III_(BadBadNotGood_album)  

On n'a pas fini d’inventer des genres musicaux qui se résument parfois à un seul groupe. Le trio de sale gosses canadiens mêle jazz mélancolique, rock furieux et électro inquiétante sur un thème hip-hop se créant un univers fantasmé qu’ils partagent volontiers avec d’autres pointures comme Tyler the Creator ou Frank Ocean.

Le Canada est résolument une terre fertile en innovation musicale, du rock prog merveilleux de Godspeed à l’alternative pop de Arcade fire, il y a là un paysage musical unique. C’est dans ce contexte que grandissent les gars de BadBadNotGood et on ressent ces influences dans tous leurs albums.

Trois albums sortis, des débuts remarqués avec BBNG(2011) et la consécration avec sa grandiose suite BBNG2(2012), qui à tout égard semble être leur chef d’œuvre. Aujourd’hui de retour avec III ils semblent achever une trilogie. En effet les albums se ressemblent, ils n’abandonnent que très rarement le savoureux mélange d’univers dont ils ont le secret au risque de lasser à certains moment sun auditeur qui reconnait pourtant leur génie créatif.

Il n’y a aucun doute sur ce point, beaucoup de talent mais paresseux, sur ce dernier album on ne retrouve pas la folie qui animait un superbe morceau comme "Flashing Light", ici les morceaux s’enchainent très bien sans fausse note mais aucun ne se distinguent des autres à part peut être "Can’t leave the night", et sa batterie possédée, qui d’ailleurs fût balancé gratuitement sur le net avant la sortie de l’album histoire de faire saliver les afficionados.

Sinon on reste pour la plupart des morceaux sur le schéma Montée/descente/Montée/explosion/calme…etc, ils empruntent donc au post-rock dans leur construction musicale. "Since you asked kindly" est le morceau le plus électronique de l’album, là où d’habitude la batterie mène la danse un synthé donne le ton sur un nostalgique beat seventies qui rappelle un certain Kraftwerk.

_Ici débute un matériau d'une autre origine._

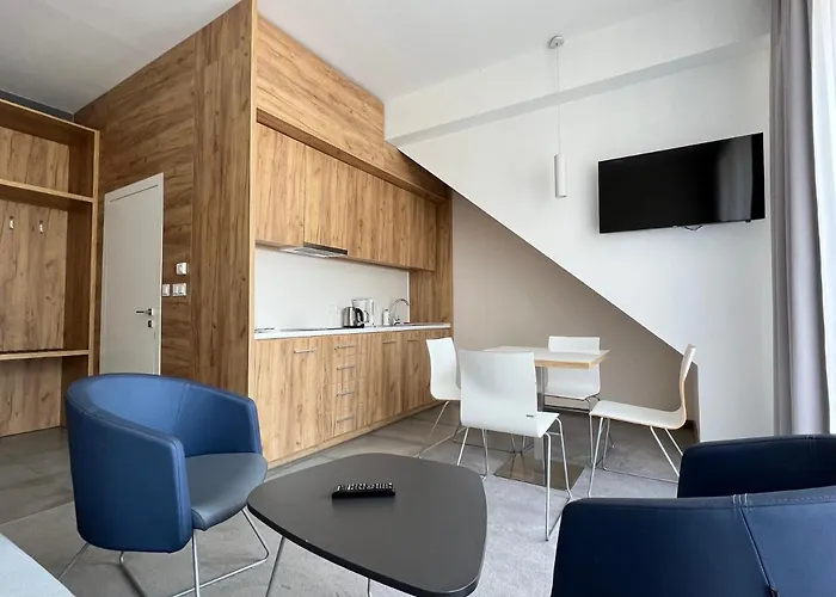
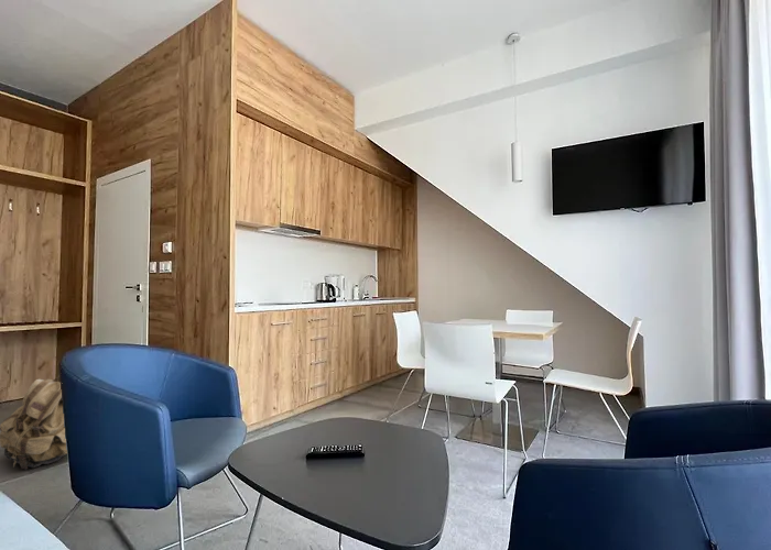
+ backpack [0,374,68,471]
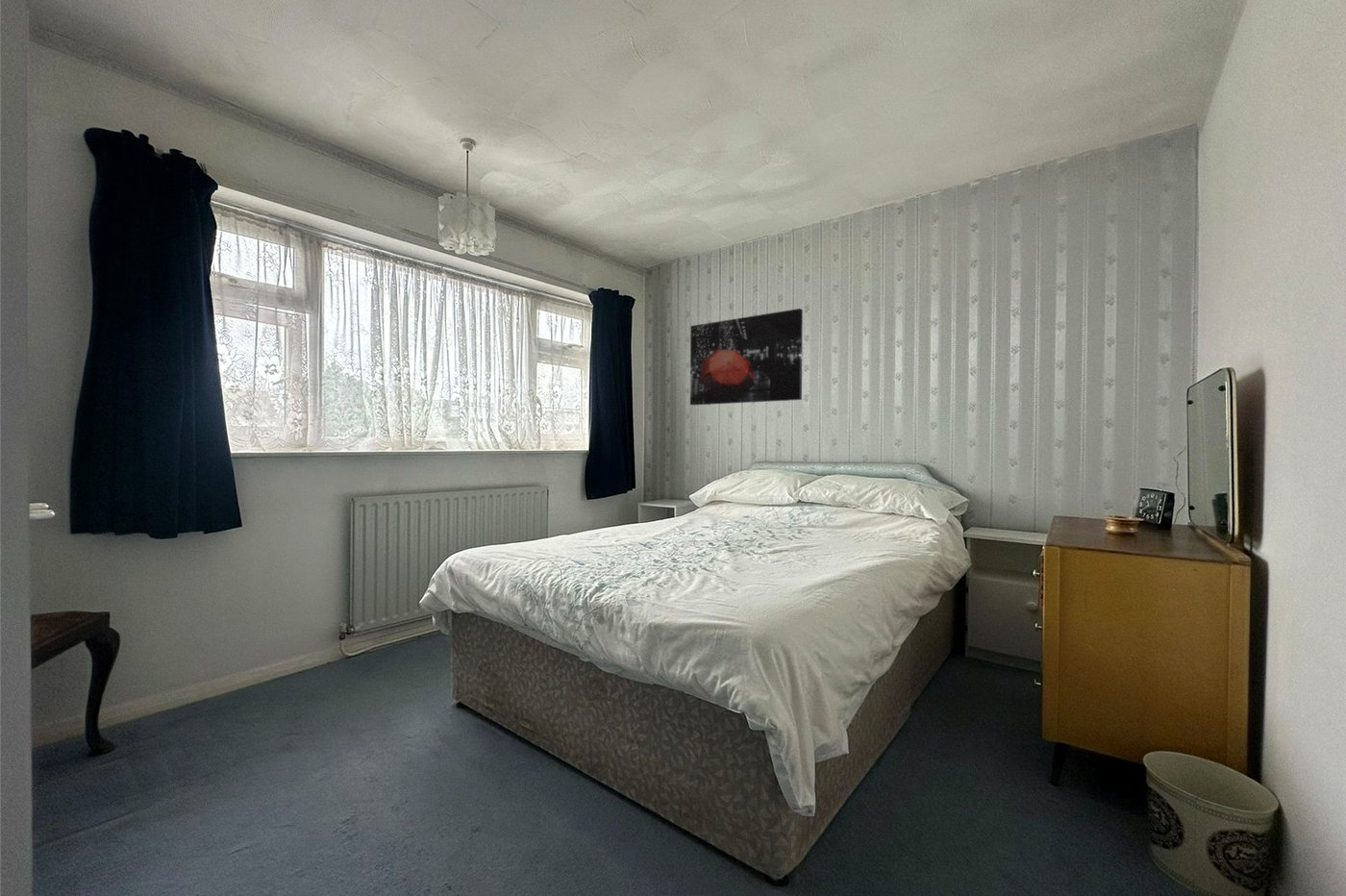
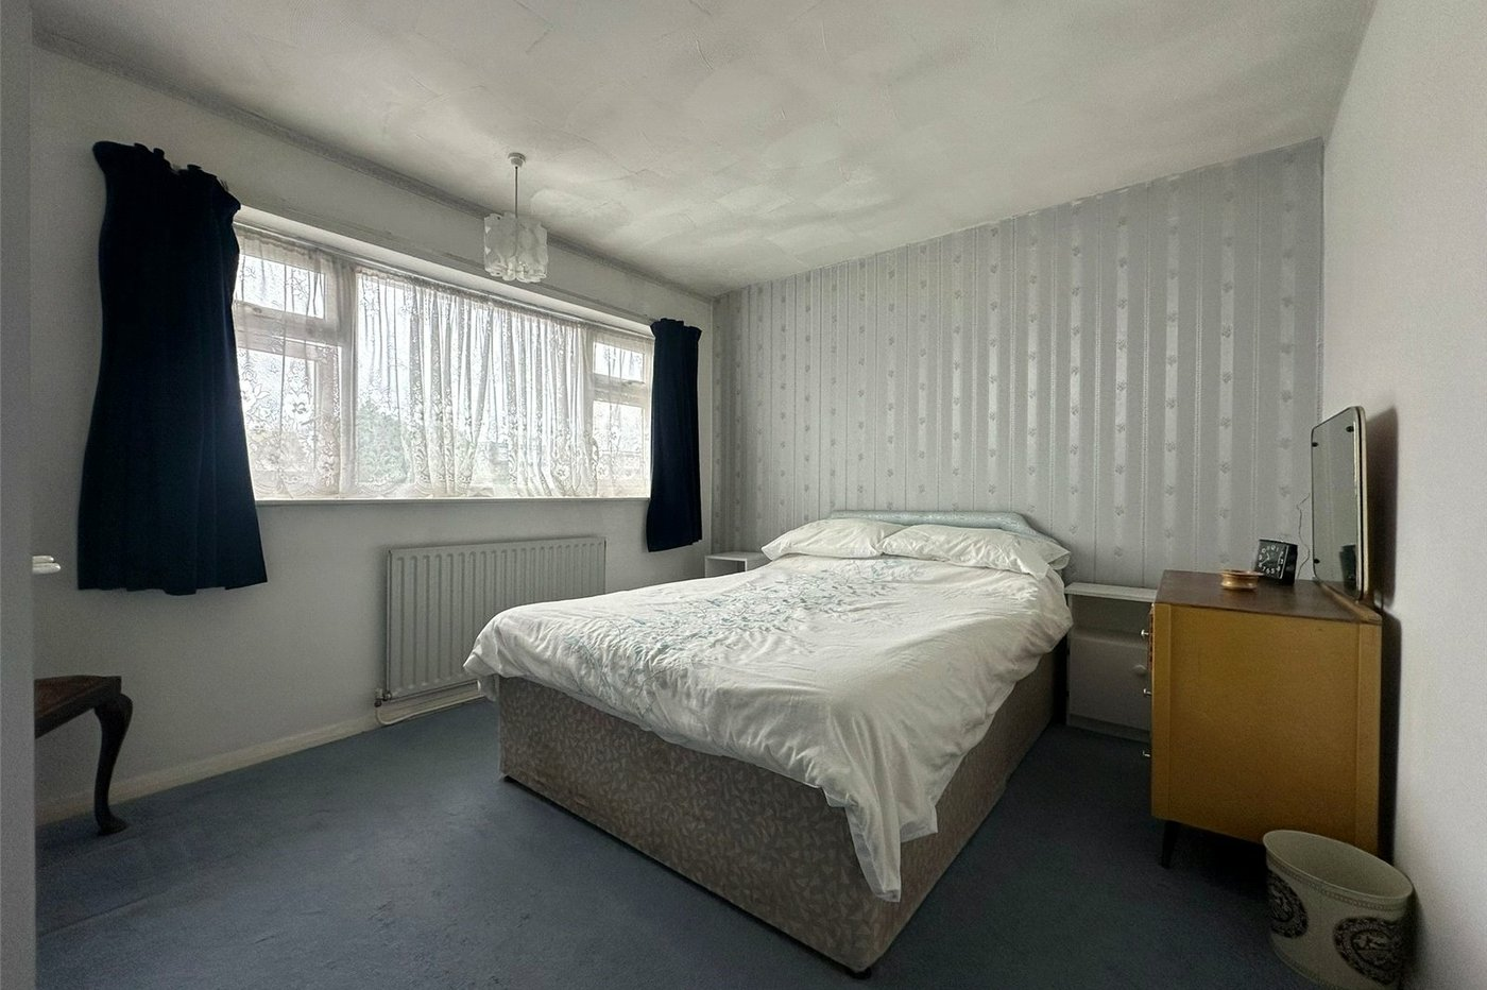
- wall art [689,308,804,406]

C’est donc ça BadBadNotGood, des morceaux plutôt longs, un éclectisme dans les influences où l’on débute avec un batteur sauvage (Alexander Sowinski) cajolé par la quiétude d’un synthé/piano mélancolique (Matthew A.Tavares), auxquels vient s’ajouter la basse (Chester Hansen) et c’est dans les moments les plus calmes que se libère leur amour du jazz.

C’est une petite déception qu’on ressent au sortir d’un album qui aurait pu terminer cette trilogie de manière prodigieuse mais se contente d’affirmer leur style sans en sortir réellement. Néanmoins il faut reconnaître qu’ils ont su installer une ambiance glauque dans leurs albums, parfois malsaine, reprenant des titres connus à leur sauce.

Un peu plus de rigueur et de complexité musicale et ils pourraient bien s’élever comme représentant d’un nouveau genre.